Thursday, January 13, 2011

Unobjectionable, Unremarkable But Unnecessary

Charles Krauthammer's response to critics of Sarah Palin and her use of the term "Blood Libel".

“[T]he fact is that even the ADL, the Anti-Defamation League in expressing a mild rebuke to Palin for using this and then admitting itself in its statement that the term ‘blood libel’ has become part of English parlance to refer to someone falsely accused,” Krauthammer said. “Let’s step back for a second. Here we have a brilliant, intelligent, articulate, beautiful, wife, mother and congresswoman fighting for her life, in a hospital in Tucson, and we’re having a national debate over whether the term ‘blood libel’ can be used appropriately in a non-Jewish context?"
"Have we completely lost our minds?”
“I found her speech unobjectionable, unremarkable but unnecessary,” he said.  “Of course, anybody who is attacked as she was has the right to defend herself in public.
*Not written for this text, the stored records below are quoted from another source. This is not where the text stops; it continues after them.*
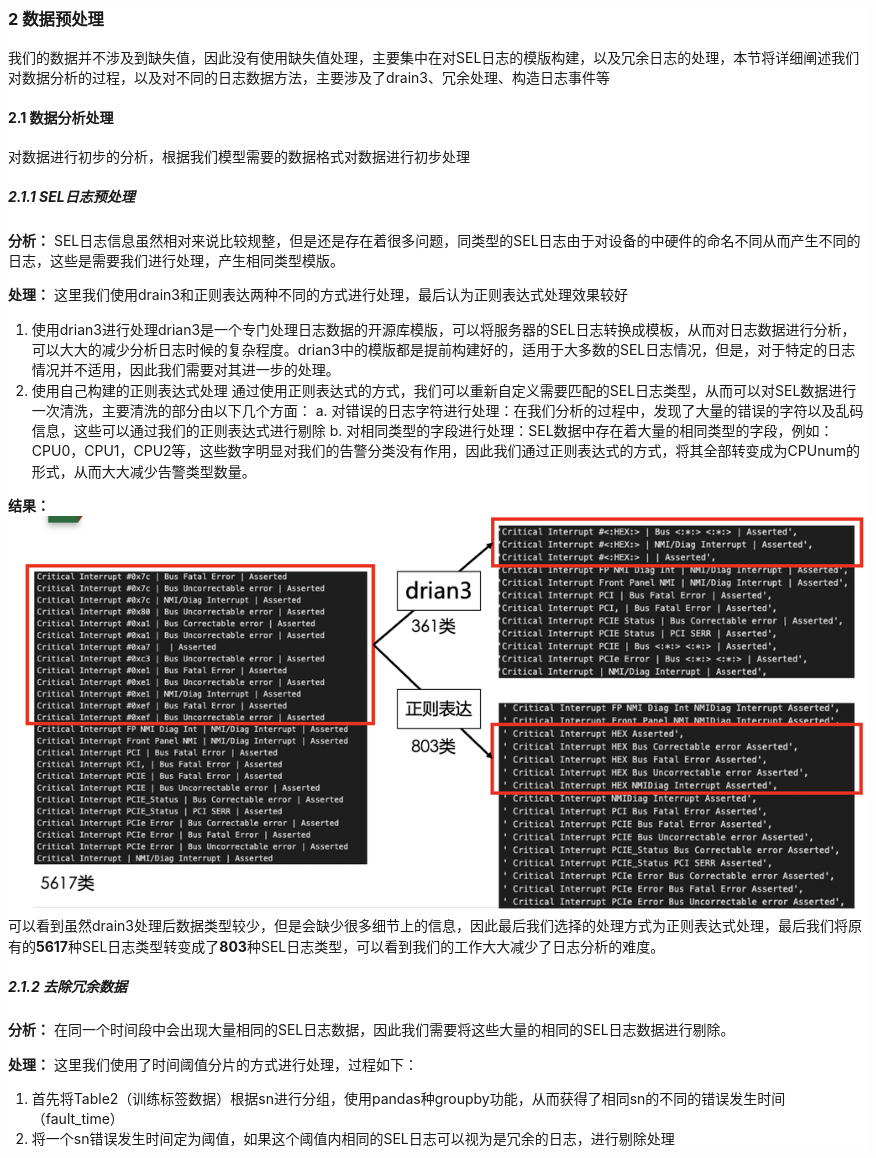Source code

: ### 2 数据预处理

我们的数据并不涉及到缺失值，因此没有使用缺失值处理，主要集中在对SEL日志的模版构建，以及冗余日志的处理，本节将详细阐述我们对数据分析的过程，以及对不同的日志数据方法，主要涉及了drain3、冗余处理、构造日志事件等

#### 2.1 数据分析处理

对数据进行初步的分析，根据我们模型需要的数据格式对数据进行初步处理

##### 2.1.1 SEL日志预处理

**分析：**  SEL日志信息虽然相对来说比较规整，但是还是存在着很多问题，同类型的SEL日志由于对设备的中硬件的命名不同从而产生不同的日志，这些是需要我们进行处理，产生相同类型模版。

**处理：** 这里我们使用drain3和正则表达两种不同的方式进行处理，最后认为正则表达式处理效果较好

1. 使用drian3进行处理drian3是一个专门处理日志数据的开源库模版，可以将服务器的SEL日志转换成模板，从而对日志数据进行分析，可以大大的减少分析日志时候的复杂程度。drian3中的模版都是提前构建好的，适用于大多数的SEL日志情况，但是，对于特定的日志情况并不适用，因此我们需要对其进一步的处理。
2. 使用自己构建的正则表达式处理 通过使用正则表达式的方式，我们可以重新自定义需要匹配的SEL日志类型，从而可以对SEL数据进行一次清洗，主要清洗的部分由以下几个方面： a.  对错误的日志字符进行处理：在我们分析的过程中，发现了大量的错误的字符以及乱码信息，这些可以通过我们的正则表达式进行剔除 b.  对相同类型的字段进行处理：SEL数据中存在着大量的相同类型的字段，例如：CPU0，CPU1，CPU2等，这些数字明显对我们的告警分类没有作用，因此我们通过正则表达式的方式，将其全部转变成为CPUnum的形式，从而大大减少告警类型数量。

**结果：**
![SEL日志处理](SEL日志处理.png)
可以看到虽然drain3处理后数据类型较少，但是会缺少很多细节上的信息，因此最后我们选择的处理方式为正则表达式处理，最后我们将原有的**5617**种SEL日志类型转变成了**803**种SEL日志类型，可以看到我们的工作大大减少了日志分析的难度。

##### 2.1.2 去除冗余数据

**分析：** 在同一个时间段中会出现大量相同的SEL日志数据，因此我们需要将这些大量的相同的SEL日志数据进行剔除。

**处理：** 这里我们使用了时间阈值分片的方式进行处理，过程如下：

1. 首先将Table2（训练标签数据）根据sn进行分组，使用pandas种groupby功能，从而获得了相同sn的不同的错误发生时间（fault_time）
2. 将一个sn错误发生时间定为阈值，如果这个阈值内相同的SEL日志可以视为是冗余的日志，进行剔除处理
However, it wasn’t as if others hadn’t counteracted the calumny about her and others being responsible in some way for the massacre in Tucson. By the time she had the video on her website, the debate was over. The left, which had launched the accusation, had been completely defeated, ‘refudiated’ if you like, and disgraced over this. There wasn’t a shred of evidence and the battle was over. I mean, it was a rout to make the Pickett’s Charge look like a draw.”